Please copy the records exactly as they appear, with all pictures left out.

Saved data entries:
- - - - - - -
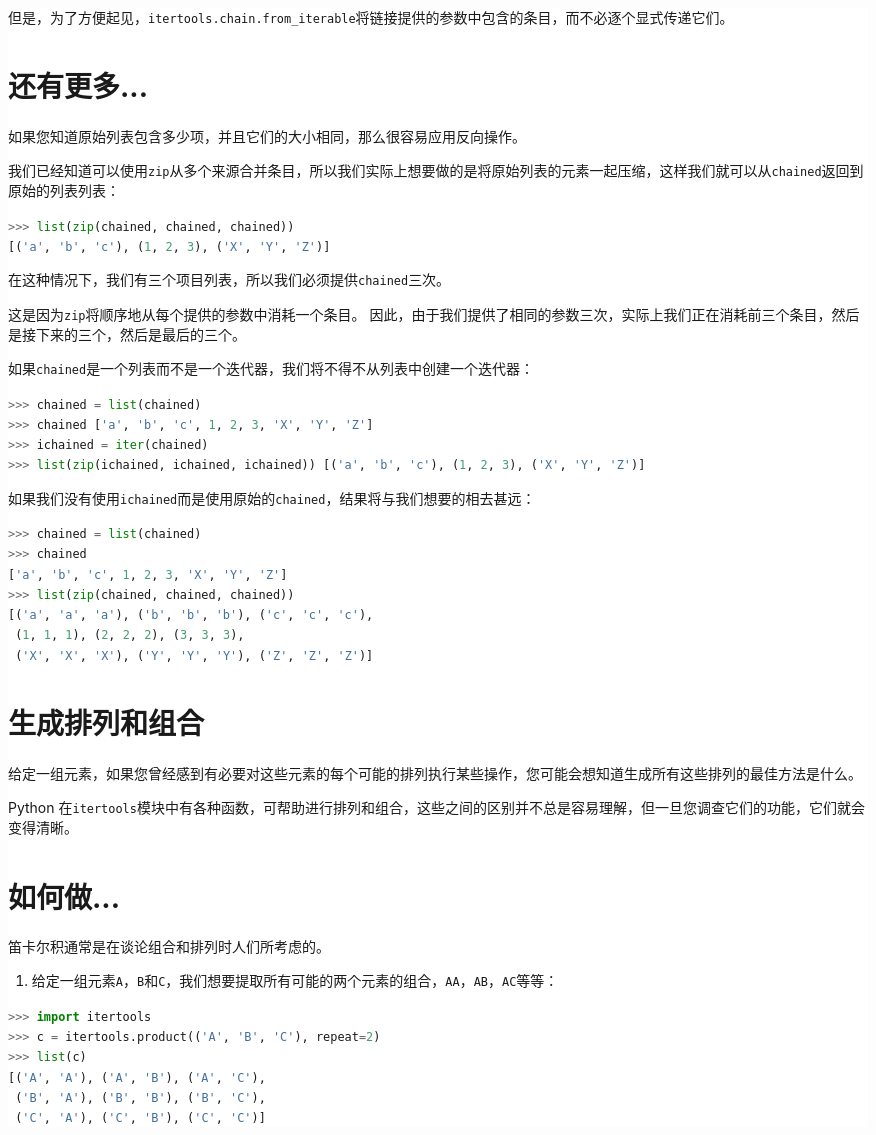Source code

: 但是，为了方便起见，`itertools.chain.from_iterable`将链接提供的参数中包含的条目，而不必逐个显式传递它们。

# 还有更多...

如果您知道原始列表包含多少项，并且它们的大小相同，那么很容易应用反向操作。

我们已经知道可以使用`zip`从多个来源合并条目，所以我们实际上想要做的是将原始列表的元素一起压缩，这样我们就可以从`chained`返回到原始的列表列表：

```py
>>> list(zip(chained, chained, chained))
[('a', 'b', 'c'), (1, 2, 3), ('X', 'Y', 'Z')]
```

在这种情况下，我们有三个项目列表，所以我们必须提供`chained`三次。

这是因为`zip`将顺序地从每个提供的参数中消耗一个条目。 因此，由于我们提供了相同的参数三次，实际上我们正在消耗前三个条目，然后是接下来的三个，然后是最后的三个。

如果`chained`是一个列表而不是一个迭代器，我们将不得不从列表中创建一个迭代器：

```py
>>> chained = list(chained) 
>>> chained ['a', 'b', 'c', 1, 2, 3, 'X', 'Y', 'Z'] 
>>> ichained = iter(chained) 
>>> list(zip(ichained, ichained, ichained)) [('a', 'b', 'c'), (1, 2, 3), ('X', 'Y', 'Z')]
```

如果我们没有使用`ichained`而是使用原始的`chained`，结果将与我们想要的相去甚远：

```py
>>> chained = list(chained)
>>> chained
['a', 'b', 'c', 1, 2, 3, 'X', 'Y', 'Z']
>>> list(zip(chained, chained, chained))
[('a', 'a', 'a'), ('b', 'b', 'b'), ('c', 'c', 'c'), 
 (1, 1, 1), (2, 2, 2), (3, 3, 3), 
 ('X', 'X', 'X'), ('Y', 'Y', 'Y'), ('Z', 'Z', 'Z')]
```

# 生成排列和组合

给定一组元素，如果您曾经感到有必要对这些元素的每个可能的排列执行某些操作，您可能会想知道生成所有这些排列的最佳方法是什么。

Python 在`itertools`模块中有各种函数，可帮助进行排列和组合，这些之间的区别并不总是容易理解，但一旦您调查它们的功能，它们就会变得清晰。

# 如何做...

笛卡尔积通常是在谈论组合和排列时人们所考虑的。

1.  给定一组元素`A`，`B`和`C`，我们想要提取所有可能的两个元素的组合，`AA`，`AB`，`AC`等等：

```py
>>> import itertools
>>> c = itertools.product(('A', 'B', 'C'), repeat=2)
>>> list(c)
[('A', 'A'), ('A', 'B'), ('A', 'C'),
 ('B', 'A'), ('B', 'B'), ('B', 'C'), 
 ('C', 'A'), ('C', 'B'), ('C', 'C')]
```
- - - - - - -
Task result:
Source code

: 但是，为了方便起见，`itertools.chain.from_iterable`将链接提供的参数中包含的条目，而不必逐个显式传递它们。

# 还有更多...

如果您知道原始列表包含多少项，并且它们的大小相同，那么很容易应用反向操作。

我们已经知道可以使用`zip`从多个来源合并条目，所以我们实际上想要做的是将原始列表的元素一起压缩，这样我们就可以从`chained`返回到原始的列表列表：

```py
>>> list(zip(chained, chained, chained))
[('a', 'b', 'c'), (1, 2, 3), ('X', 'Y', 'Z')]
```

在这种情况下，我们有三个项目列表，所以我们必须提供`chained`三次。

这是因为`zip`将顺序地从每个提供的参数中消耗一个条目。 因此，由于我们提供了相同的参数三次，实际上我们正在消耗前三个条目，然后是接下来的三个，然后是最后的三个。

如果`chained`是一个列表而不是一个迭代器，我们将不得不从列表中创建一个迭代器：

```py
>>> chained = list(chained) 
>>> chained ['a', 'b', 'c', 1, 2, 3, 'X', 'Y', 'Z'] 
>>> ichained = iter(chained) 
>>> list(zip(ichained, ichained, ichained)) [('a', 'b', 'c'), (1, 2, 3), ('X', 'Y', 'Z')]
```

如果我们没有使用`ichained`而是使用原始的`chained`，结果将与我们想要的相去甚远：

```py
>>> chained = list(chained)
>>> chained
['a', 'b', 'c', 1, 2, 3, 'X', 'Y', 'Z']
>>> list(zip(chained, chained, chained))
[('a', 'a', 'a'), ('b', 'b', 'b'), ('c', 'c', 'c'), 
 (1, 1, 1), (2, 2, 2), (3, 3, 3), 
 ('X', 'X', 'X'), ('Y', 'Y', 'Y'), ('Z', 'Z', 'Z')]
```

# 生成排列和组合

给定一组元素，如果您曾经感到有必要对这些元素的每个可能的排列执行某些操作，您可能会想知道生成所有这些排列的最佳方法是什么。

Python 在`itertools`模块中有各种函数，可帮助进行排列和组合，这些之间的区别并不总是容易理解，但一旦您调查它们的功能，它们就会变得清晰。

# 如何做...

笛卡尔积通常是在谈论组合和排列时人们所考虑的。

1.  给定一组元素`A`，`B`和`C`，我们想要提取所有可能的两个元素的组合，`AA`，`AB`，`AC`等等：

```py
>>> import itertools
>>> c = itertools.product(('A', 'B', 'C'), repeat=2)
>>> list(c)
[('A', 'A'), ('A', 'B'), ('A', 'C'),
 ('B', 'A'), ('B', 'B'), ('B', 'C'), 
 ('C', 'A'), ('C', 'B'), ('C', 'C')]
```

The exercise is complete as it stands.